• **Material supplied**
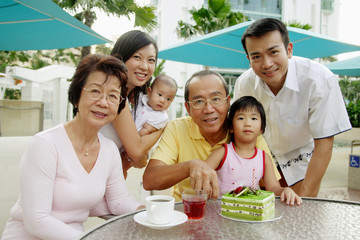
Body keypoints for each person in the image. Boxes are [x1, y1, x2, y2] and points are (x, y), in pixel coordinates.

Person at [1, 55, 143, 240]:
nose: (103, 102)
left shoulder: (109, 150)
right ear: (76, 97)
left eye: (113, 96)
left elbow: (119, 202)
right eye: (95, 91)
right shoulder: (45, 145)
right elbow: (37, 221)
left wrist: (149, 211)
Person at [234, 18, 352, 197]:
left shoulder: (319, 79)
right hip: (259, 163)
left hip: (302, 162)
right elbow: (240, 134)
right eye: (256, 56)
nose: (266, 64)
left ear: (289, 50)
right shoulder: (244, 83)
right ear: (248, 58)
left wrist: (306, 197)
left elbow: (324, 144)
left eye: (273, 52)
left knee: (300, 215)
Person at [143, 70, 280, 201]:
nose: (208, 109)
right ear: (187, 108)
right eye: (198, 102)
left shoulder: (246, 132)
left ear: (228, 102)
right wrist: (190, 166)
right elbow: (149, 180)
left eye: (216, 99)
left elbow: (269, 186)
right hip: (187, 213)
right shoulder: (177, 128)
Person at [206, 96, 302, 205]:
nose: (247, 123)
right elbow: (201, 174)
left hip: (251, 214)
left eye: (254, 118)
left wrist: (285, 190)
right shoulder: (222, 153)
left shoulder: (264, 158)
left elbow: (273, 188)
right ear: (231, 127)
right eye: (241, 118)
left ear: (261, 128)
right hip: (221, 213)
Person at [100, 30, 163, 178]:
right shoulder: (113, 93)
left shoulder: (135, 101)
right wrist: (162, 126)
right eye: (137, 57)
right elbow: (136, 150)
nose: (144, 66)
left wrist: (138, 152)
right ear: (121, 57)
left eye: (151, 60)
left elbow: (141, 161)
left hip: (108, 179)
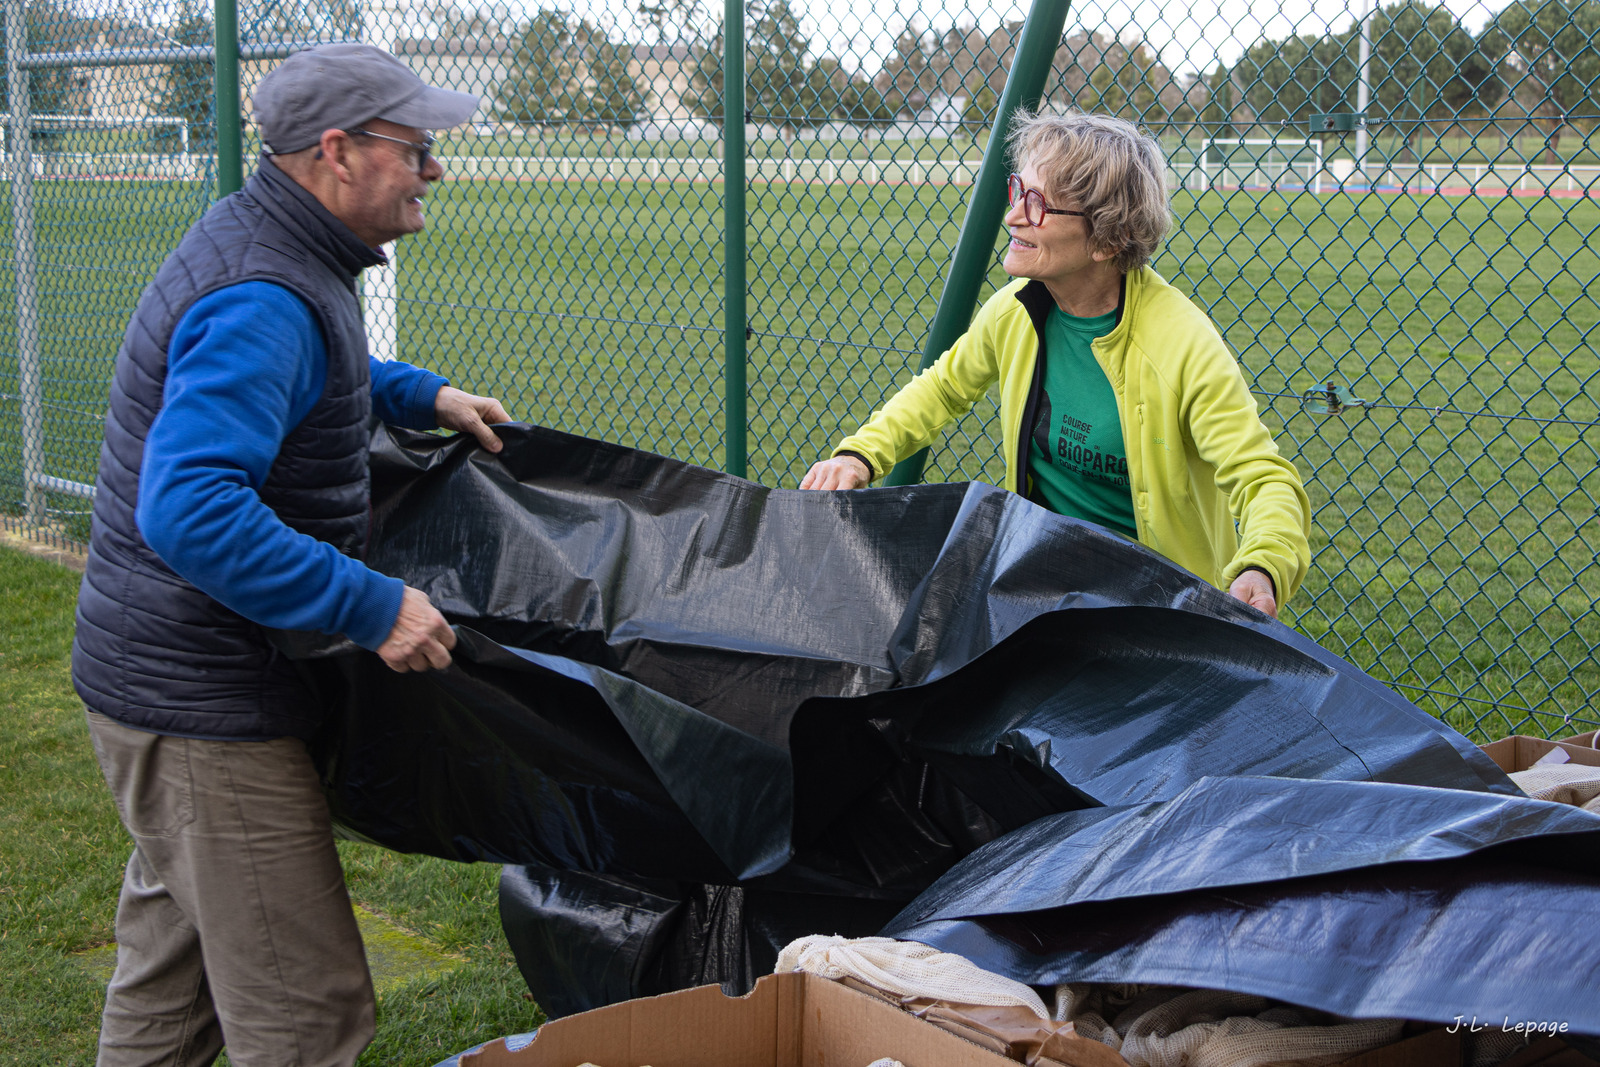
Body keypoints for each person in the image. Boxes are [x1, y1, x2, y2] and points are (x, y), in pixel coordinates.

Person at [71, 43, 511, 1065]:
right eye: (416, 146)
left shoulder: (278, 252)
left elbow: (316, 364)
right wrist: (371, 604)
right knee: (305, 1013)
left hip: (166, 683)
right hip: (203, 704)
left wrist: (422, 393)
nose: (435, 168)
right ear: (338, 151)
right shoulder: (263, 291)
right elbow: (189, 509)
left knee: (171, 990)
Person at [801, 109, 1310, 617]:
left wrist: (1262, 566)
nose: (1013, 216)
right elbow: (942, 389)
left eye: (1038, 204)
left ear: (1108, 239)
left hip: (1157, 607)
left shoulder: (1183, 344)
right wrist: (860, 455)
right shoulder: (1015, 309)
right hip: (1041, 583)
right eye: (1018, 191)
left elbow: (1262, 478)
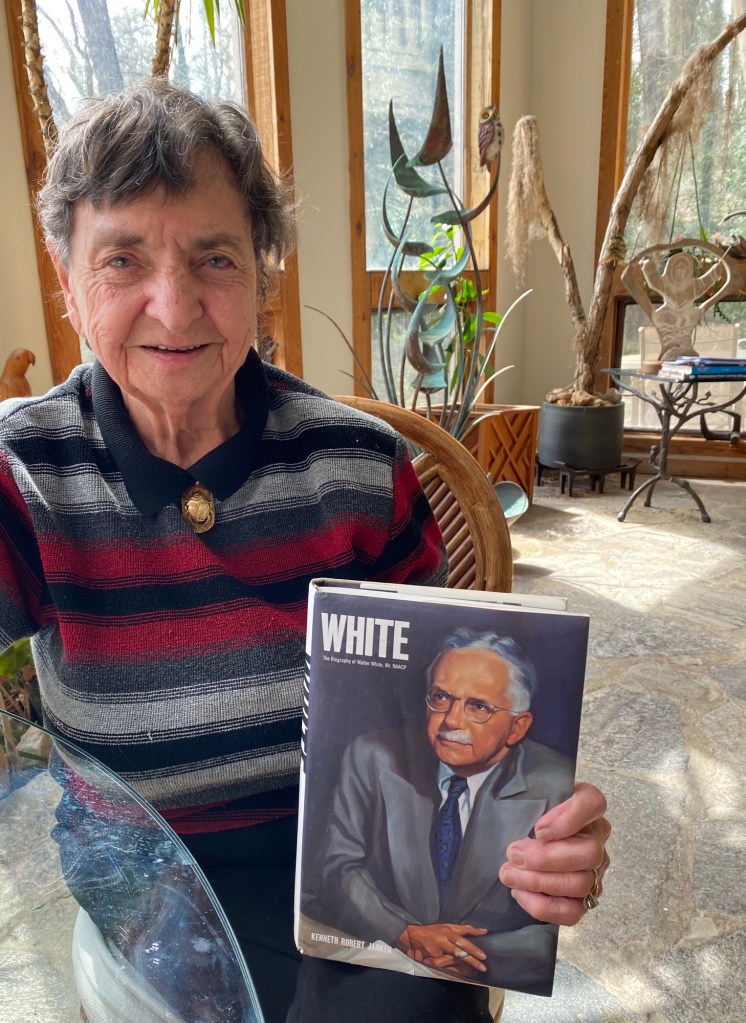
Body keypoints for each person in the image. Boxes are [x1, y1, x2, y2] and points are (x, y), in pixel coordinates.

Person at [0, 79, 610, 1023]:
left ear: (262, 272)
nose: (174, 307)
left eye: (214, 258)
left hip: (355, 858)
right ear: (67, 276)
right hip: (151, 881)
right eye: (123, 259)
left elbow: (436, 746)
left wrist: (537, 843)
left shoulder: (361, 469)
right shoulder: (26, 475)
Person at [304, 630, 575, 996]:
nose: (451, 721)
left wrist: (465, 954)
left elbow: (554, 929)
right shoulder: (372, 756)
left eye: (478, 706)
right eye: (441, 697)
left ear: (517, 727)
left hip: (478, 976)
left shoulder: (557, 785)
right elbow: (336, 866)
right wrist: (405, 933)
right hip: (378, 956)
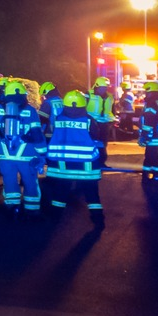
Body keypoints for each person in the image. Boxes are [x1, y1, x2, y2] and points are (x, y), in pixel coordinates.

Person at [46, 90, 105, 229]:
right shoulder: (89, 120)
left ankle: (54, 218)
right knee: (92, 194)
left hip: (62, 166)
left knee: (60, 193)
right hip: (87, 166)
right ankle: (98, 220)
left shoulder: (58, 119)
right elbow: (96, 137)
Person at [0, 81, 46, 219]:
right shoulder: (30, 110)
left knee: (9, 181)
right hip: (27, 156)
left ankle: (13, 208)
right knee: (30, 182)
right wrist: (42, 152)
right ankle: (32, 211)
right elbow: (37, 135)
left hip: (6, 156)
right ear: (24, 95)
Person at [138, 80, 158, 182]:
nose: (145, 94)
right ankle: (156, 174)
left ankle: (147, 174)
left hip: (152, 134)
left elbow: (149, 121)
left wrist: (144, 135)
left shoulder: (151, 104)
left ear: (151, 92)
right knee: (155, 154)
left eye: (147, 92)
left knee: (149, 155)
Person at [86, 76, 116, 167]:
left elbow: (112, 110)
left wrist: (112, 121)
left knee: (102, 143)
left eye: (106, 87)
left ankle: (101, 162)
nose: (104, 89)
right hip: (92, 124)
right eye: (102, 87)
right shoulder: (88, 94)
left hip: (104, 124)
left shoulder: (110, 96)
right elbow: (83, 108)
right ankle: (92, 161)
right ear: (97, 86)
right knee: (92, 143)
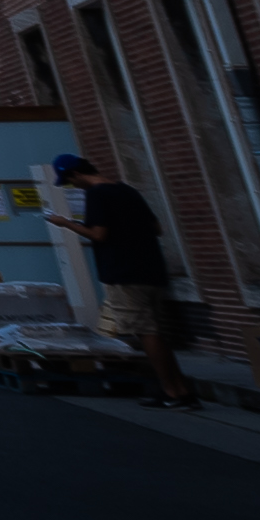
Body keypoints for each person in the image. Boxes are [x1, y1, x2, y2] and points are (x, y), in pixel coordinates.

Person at [54, 153, 200, 407]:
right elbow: (156, 228)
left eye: (70, 181)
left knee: (146, 332)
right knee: (158, 331)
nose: (73, 186)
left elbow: (98, 234)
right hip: (152, 269)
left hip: (123, 271)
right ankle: (182, 389)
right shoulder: (127, 190)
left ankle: (171, 392)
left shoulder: (97, 195)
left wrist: (66, 224)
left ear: (75, 174)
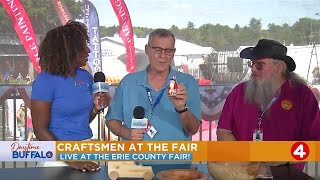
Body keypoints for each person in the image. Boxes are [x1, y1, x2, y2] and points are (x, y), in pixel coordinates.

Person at [217, 39, 320, 171]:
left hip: (286, 173)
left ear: (279, 67)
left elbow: (315, 142)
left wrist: (287, 155)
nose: (253, 69)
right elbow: (223, 131)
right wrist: (242, 159)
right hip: (242, 173)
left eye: (260, 65)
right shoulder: (238, 92)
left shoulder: (301, 95)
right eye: (252, 64)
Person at [31, 20, 111, 172]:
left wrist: (95, 108)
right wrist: (70, 159)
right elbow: (40, 130)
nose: (88, 50)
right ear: (67, 50)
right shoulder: (45, 80)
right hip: (56, 158)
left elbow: (82, 120)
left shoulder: (86, 77)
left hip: (84, 150)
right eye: (82, 46)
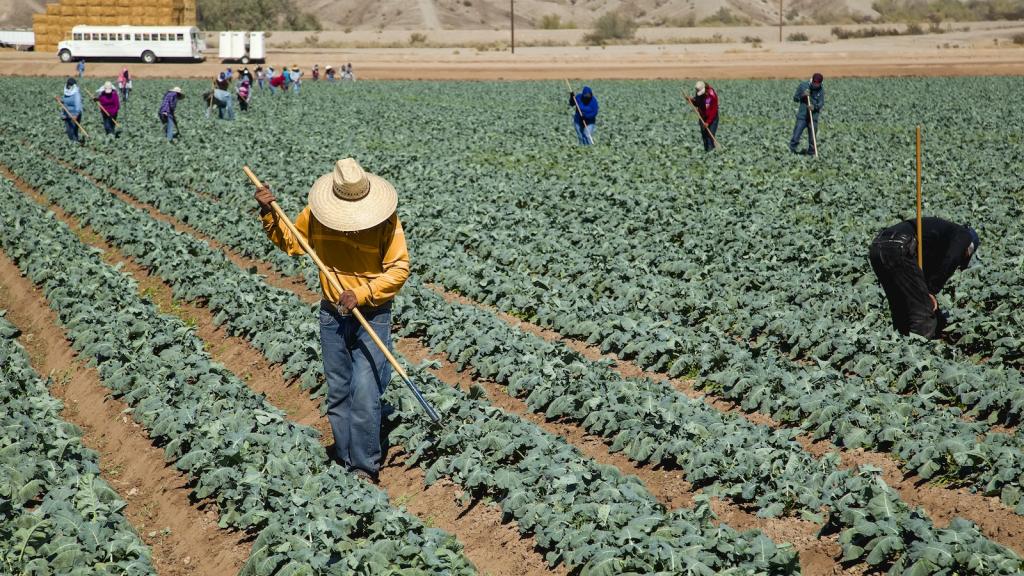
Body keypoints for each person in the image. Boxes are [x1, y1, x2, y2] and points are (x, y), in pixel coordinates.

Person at [253, 158, 410, 484]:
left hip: (373, 313)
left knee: (365, 391)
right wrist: (270, 214)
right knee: (339, 391)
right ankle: (344, 460)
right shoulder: (317, 215)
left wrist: (364, 293)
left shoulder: (385, 221)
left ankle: (364, 469)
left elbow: (398, 268)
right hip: (333, 315)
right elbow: (293, 243)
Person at [869, 217, 979, 339]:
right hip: (900, 246)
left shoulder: (940, 238)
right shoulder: (964, 236)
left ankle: (901, 347)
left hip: (877, 246)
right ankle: (918, 351)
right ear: (969, 249)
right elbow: (951, 259)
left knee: (902, 307)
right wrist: (931, 291)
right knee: (923, 314)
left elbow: (920, 278)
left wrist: (927, 289)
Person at [790, 73, 824, 155]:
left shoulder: (821, 90)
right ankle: (791, 152)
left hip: (813, 117)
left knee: (812, 139)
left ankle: (811, 154)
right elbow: (795, 98)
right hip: (802, 116)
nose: (815, 85)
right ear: (812, 80)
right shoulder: (803, 86)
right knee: (796, 136)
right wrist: (803, 95)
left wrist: (814, 107)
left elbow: (821, 103)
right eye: (814, 83)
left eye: (817, 84)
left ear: (820, 83)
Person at [689, 80, 719, 152]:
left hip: (712, 118)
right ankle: (707, 153)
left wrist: (708, 122)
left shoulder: (711, 96)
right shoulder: (699, 92)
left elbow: (713, 111)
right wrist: (691, 100)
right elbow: (698, 104)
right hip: (703, 117)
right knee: (705, 137)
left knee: (709, 136)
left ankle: (711, 152)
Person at [60, 77, 84, 144]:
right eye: (68, 84)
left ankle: (75, 143)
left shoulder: (76, 93)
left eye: (71, 84)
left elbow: (78, 105)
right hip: (67, 114)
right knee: (69, 131)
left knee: (73, 131)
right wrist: (61, 100)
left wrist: (76, 115)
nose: (69, 86)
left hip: (75, 114)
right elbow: (66, 101)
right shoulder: (66, 91)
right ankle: (73, 143)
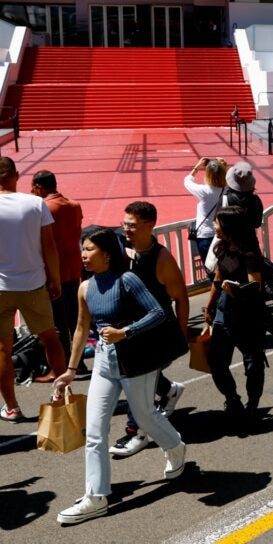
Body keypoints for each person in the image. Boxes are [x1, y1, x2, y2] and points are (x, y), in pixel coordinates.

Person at [52, 229, 186, 525]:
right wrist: (71, 370)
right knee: (95, 431)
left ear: (107, 254)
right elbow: (80, 328)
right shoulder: (85, 287)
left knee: (146, 417)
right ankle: (96, 497)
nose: (83, 255)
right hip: (104, 362)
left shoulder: (127, 280)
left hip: (135, 361)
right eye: (82, 249)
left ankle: (175, 446)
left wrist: (125, 332)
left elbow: (158, 313)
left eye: (89, 249)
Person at [109, 201, 189, 459]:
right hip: (126, 331)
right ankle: (169, 390)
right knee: (134, 378)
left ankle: (136, 433)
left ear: (150, 225)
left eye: (132, 226)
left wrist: (182, 332)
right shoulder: (119, 248)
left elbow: (181, 297)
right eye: (124, 224)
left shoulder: (162, 259)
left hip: (154, 333)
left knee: (135, 383)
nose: (126, 230)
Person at [0, 158, 67, 422]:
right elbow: (49, 246)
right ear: (16, 175)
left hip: (1, 287)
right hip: (33, 284)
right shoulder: (36, 203)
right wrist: (55, 280)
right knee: (51, 338)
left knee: (3, 349)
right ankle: (61, 395)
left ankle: (12, 407)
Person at [202, 208, 268, 425]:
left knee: (253, 363)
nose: (214, 226)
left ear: (230, 226)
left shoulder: (249, 254)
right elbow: (218, 278)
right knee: (216, 361)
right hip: (224, 311)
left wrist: (236, 291)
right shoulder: (222, 247)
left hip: (247, 316)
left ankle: (252, 405)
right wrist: (210, 306)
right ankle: (232, 399)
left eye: (217, 223)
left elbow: (255, 286)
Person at [30, 170, 83, 367]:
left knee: (57, 320)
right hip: (73, 268)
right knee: (74, 316)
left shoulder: (42, 208)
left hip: (53, 271)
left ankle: (66, 361)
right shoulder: (74, 205)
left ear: (38, 187)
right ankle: (78, 361)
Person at [184, 156, 226, 268]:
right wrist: (223, 167)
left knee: (210, 269)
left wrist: (197, 167)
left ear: (208, 175)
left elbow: (187, 181)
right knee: (224, 268)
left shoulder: (204, 191)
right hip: (223, 235)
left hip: (205, 235)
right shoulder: (227, 189)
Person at [225, 162, 264, 253]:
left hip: (230, 245)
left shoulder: (225, 199)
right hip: (251, 243)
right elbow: (257, 223)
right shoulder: (255, 200)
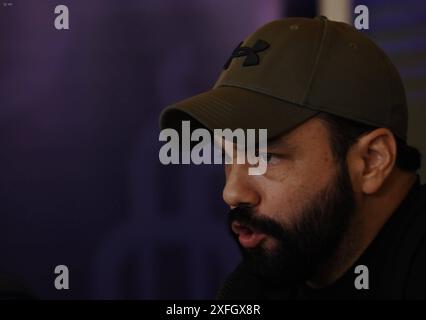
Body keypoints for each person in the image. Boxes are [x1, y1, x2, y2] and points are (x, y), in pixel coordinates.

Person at [159, 16, 425, 299]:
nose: (232, 192)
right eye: (228, 156)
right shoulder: (260, 282)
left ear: (372, 161)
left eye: (265, 155)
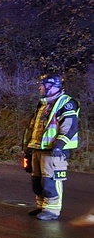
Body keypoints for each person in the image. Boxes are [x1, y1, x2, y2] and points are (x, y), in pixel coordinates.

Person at [22, 74, 80, 221]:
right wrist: (28, 147)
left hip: (53, 151)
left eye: (42, 85)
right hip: (38, 148)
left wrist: (59, 146)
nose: (39, 87)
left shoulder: (66, 103)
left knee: (51, 180)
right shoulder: (43, 104)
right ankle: (42, 206)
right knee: (37, 181)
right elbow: (34, 127)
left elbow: (69, 127)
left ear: (52, 86)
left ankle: (52, 210)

• **Your assignment**
Of the lines above, extract only those from the line with "right ankle: (344, 460)" to the line with "left elbow: (920, 278)", both included, exactly as written.

• **Answer to the problem**
right ankle: (344, 460)
right shoulder: (317, 215)
left wrist: (364, 293)
left shoulder: (385, 221)
left ankle: (364, 469)
left elbow: (398, 268)
right hip: (333, 315)
right elbow: (293, 243)
Person at [869, 217, 979, 339]:
right hip: (900, 246)
left shoulder: (940, 238)
right shoulder: (964, 236)
left ankle: (901, 347)
left hip: (877, 246)
right ankle: (918, 351)
right ear: (969, 249)
right elbow: (951, 259)
left knee: (902, 307)
right wrist: (931, 291)
right knee: (923, 314)
left elbow: (920, 278)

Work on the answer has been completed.